Phys .org: Research finds social media users actually calm down. “Contrary to conventional wisdom, people tend to wind down rather than whip themselves into a frenzy while browsing Facebook and Twitter, according to a prize-winning dissertation by a newly minted Ph.D. from UC Berkeley’s School of Information.”
Pacific Standard: Social Media Use Is Linked To A Fear Of Crime. “It has long been established that people who watch a lot of television tend to be more afraid of crime. Hours of watching police procedurals, courtroom dramas, and violence-heavy local news can lead one to conclude we live in a very scary world. A recently published, first-of-its-kind study updates this equation for the digital age. It reports that, for many people, time spent on social media appears to similarly heighten fears of being a crime victim.”
Lifehacker: How to Block All the Troubling Stories in Your Social Media Feeds. “On Saturdays and Sundays, I don’t look at any media, social or otherwise. Those are nice days! It’s like a spa treatment for the brain. But unfortunately, my brain is addicted to social media, so come Monday I’m clicking and swiping and freaking out at every piece of horrifying information that comes across the transom. Wouldn’t it be nice if there were a way to keep up with family and friends, and even a bare minimum of news, without being forced to see every dreadful thing that the Facebook sidebar throws in your face?”
US News & World Report: The Social Media Answer to Stressful U.S Holiday: Friendsgiving. “Americans overwhelmed by crowded highways and the prospect of cooking a turkey and all the trimmings for the Thanksgiving holiday dinner are turning for relief to the latest social-media driven holiday – Friendsgiving.”
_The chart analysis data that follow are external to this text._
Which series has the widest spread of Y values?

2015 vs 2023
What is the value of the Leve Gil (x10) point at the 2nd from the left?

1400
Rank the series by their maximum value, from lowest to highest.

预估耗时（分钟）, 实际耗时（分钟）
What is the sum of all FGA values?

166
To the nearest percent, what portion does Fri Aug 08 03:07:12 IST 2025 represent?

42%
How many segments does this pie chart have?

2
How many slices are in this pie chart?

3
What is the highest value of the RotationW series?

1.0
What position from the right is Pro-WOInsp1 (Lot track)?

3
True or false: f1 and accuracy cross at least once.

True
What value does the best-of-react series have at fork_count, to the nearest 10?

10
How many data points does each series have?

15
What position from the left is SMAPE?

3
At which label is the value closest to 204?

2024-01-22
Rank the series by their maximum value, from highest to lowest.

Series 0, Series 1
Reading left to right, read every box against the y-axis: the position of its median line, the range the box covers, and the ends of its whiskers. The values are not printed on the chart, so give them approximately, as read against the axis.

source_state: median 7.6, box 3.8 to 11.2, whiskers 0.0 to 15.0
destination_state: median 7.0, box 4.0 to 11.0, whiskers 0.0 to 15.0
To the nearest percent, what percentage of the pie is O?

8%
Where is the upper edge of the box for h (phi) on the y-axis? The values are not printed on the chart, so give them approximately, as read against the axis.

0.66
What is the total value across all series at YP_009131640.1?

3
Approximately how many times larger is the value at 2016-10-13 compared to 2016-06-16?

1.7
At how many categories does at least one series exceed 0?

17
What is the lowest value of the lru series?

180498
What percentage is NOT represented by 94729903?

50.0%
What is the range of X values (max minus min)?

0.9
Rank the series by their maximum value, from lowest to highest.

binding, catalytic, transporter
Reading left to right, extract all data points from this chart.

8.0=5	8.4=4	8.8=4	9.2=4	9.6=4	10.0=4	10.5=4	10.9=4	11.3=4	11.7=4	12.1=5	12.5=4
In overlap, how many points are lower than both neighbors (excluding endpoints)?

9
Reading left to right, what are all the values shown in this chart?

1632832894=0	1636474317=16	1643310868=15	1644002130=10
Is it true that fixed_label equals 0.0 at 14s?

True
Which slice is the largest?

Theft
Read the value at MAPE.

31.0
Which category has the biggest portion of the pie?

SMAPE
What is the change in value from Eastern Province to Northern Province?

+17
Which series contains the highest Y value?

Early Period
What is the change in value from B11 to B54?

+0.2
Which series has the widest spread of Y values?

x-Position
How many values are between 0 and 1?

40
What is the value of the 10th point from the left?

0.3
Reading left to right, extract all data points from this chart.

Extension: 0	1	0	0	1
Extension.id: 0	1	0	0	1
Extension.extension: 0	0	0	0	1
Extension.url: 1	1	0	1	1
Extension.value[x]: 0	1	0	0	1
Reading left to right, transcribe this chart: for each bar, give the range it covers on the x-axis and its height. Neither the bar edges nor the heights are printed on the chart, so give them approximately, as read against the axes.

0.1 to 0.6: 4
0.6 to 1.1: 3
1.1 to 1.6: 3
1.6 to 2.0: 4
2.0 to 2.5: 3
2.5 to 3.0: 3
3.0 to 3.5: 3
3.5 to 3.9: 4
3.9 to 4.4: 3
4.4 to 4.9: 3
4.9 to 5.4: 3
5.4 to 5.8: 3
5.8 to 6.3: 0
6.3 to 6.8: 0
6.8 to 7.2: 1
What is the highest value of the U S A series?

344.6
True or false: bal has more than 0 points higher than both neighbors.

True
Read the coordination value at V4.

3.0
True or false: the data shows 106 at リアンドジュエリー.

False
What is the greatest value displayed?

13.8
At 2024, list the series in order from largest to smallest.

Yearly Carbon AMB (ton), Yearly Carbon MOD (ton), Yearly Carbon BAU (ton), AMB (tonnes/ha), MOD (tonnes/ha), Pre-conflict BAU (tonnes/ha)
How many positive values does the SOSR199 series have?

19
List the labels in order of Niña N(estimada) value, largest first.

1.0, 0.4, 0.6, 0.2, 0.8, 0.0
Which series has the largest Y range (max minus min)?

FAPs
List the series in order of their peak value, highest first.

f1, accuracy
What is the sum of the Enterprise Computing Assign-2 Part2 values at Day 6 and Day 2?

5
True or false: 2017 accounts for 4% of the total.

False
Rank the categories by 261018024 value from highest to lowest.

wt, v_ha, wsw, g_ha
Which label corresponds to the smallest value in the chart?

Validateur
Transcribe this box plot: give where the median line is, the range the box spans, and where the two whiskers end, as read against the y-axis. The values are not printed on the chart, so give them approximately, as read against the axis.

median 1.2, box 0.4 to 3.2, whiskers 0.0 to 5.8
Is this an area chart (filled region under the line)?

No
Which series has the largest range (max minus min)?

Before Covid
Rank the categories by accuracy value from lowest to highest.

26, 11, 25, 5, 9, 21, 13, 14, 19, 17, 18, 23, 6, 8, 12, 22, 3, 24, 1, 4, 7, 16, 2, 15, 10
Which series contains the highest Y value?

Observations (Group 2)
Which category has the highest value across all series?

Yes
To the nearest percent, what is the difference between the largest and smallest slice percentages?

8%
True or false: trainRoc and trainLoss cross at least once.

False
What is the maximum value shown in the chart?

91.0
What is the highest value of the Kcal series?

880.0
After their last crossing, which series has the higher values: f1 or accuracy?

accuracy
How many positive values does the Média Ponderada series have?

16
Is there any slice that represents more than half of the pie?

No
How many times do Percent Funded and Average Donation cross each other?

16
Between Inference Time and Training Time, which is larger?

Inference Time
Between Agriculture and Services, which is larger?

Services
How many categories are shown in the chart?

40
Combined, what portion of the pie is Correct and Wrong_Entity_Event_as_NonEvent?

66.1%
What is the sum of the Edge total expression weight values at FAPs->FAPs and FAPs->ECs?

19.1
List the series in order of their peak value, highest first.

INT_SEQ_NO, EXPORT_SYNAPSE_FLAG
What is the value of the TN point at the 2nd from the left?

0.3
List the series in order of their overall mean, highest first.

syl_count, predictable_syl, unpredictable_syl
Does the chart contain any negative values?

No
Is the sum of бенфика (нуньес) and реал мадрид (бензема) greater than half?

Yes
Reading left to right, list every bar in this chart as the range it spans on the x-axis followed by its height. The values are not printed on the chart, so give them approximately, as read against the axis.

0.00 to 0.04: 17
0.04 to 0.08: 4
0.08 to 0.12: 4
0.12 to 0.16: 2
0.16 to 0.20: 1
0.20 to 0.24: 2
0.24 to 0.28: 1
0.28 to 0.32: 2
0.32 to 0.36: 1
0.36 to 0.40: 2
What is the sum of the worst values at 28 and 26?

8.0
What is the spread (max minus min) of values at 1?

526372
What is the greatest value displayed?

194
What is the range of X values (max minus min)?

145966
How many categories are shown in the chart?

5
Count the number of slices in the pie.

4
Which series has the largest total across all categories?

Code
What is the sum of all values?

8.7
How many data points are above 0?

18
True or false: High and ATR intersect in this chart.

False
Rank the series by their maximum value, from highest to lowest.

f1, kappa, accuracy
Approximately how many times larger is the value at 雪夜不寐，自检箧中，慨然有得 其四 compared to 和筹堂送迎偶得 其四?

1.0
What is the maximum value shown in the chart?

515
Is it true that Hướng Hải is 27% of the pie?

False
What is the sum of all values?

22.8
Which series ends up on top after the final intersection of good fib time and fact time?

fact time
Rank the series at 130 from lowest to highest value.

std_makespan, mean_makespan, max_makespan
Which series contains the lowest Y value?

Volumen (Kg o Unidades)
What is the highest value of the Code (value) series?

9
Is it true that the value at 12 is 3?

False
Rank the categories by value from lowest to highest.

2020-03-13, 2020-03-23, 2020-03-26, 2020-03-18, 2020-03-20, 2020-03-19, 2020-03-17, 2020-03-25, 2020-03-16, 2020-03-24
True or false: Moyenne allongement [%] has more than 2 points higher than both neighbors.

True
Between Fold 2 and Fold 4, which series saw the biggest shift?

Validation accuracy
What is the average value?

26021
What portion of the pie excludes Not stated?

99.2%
Select/All: The Future of College Is Facebook Meme Groups. “…shedding some well-needed light on the origins of the elite collegiate meme craze does not fully explain the bizarre nature of these groups’ sustained popularity. Why do so many students flock to these dedicated groups to share such oddly specific memes publicly when more well-established platforms like Tumblr, Twitter, or Reddit exist? … I reached out to a number of the admins and moderators of some of the most popular collegiate meme groups to see if they had any insights. And to be honest, I wasn’t expecting much — clear logic and memes don’t exactly go together — but, surprisingly, nearly every response I got mentioned a similar trend.”
This is one of those articles that I wish I could just grab your sleeve and drag you towards. It starts off with a discussion of Martin Shkreli’s apparently endless amounts of free time and then evolves into a serious look at memes and mental health.
Digital Trends: Google Home Can Play Soothing Nature Sounds To Help You Stay Productive. “Google Home, Google’s artificial intelligence-imbued smart home speaker, can walk you through recipes, place restaurant reservations, start your car, and recap the day’s most significant events. But that is not all it can do. Thanks to a recent update, Google Home can serve up soothing ambient sounds that reduce stress and aid in concentration.” It’s going to be funny if this ends up being Google Home’s killer app.
From Bloomberg, and the article is way better than the headline: Social Media Are Driving Americans Insane. “Social media use has skyrocketed from 7 percent of American adults in 2005 to 65 percent in 2015. For those in the 18-29 age range, the increase is larger, from 12 percent to a remarkable 90 percent. But while an increase in social media usage is hardly surprising, the number of people who just can’t tear themselves away is stark: Nowadays, 43 percent of Americans say they are checking their e-mails, texts, or social media accounts constantly. And their stress levels are paying for it: On a 10-point scale, constant checkers reported an average stress level of 5.3. For the rest of Americans, the average level is a 4.4.”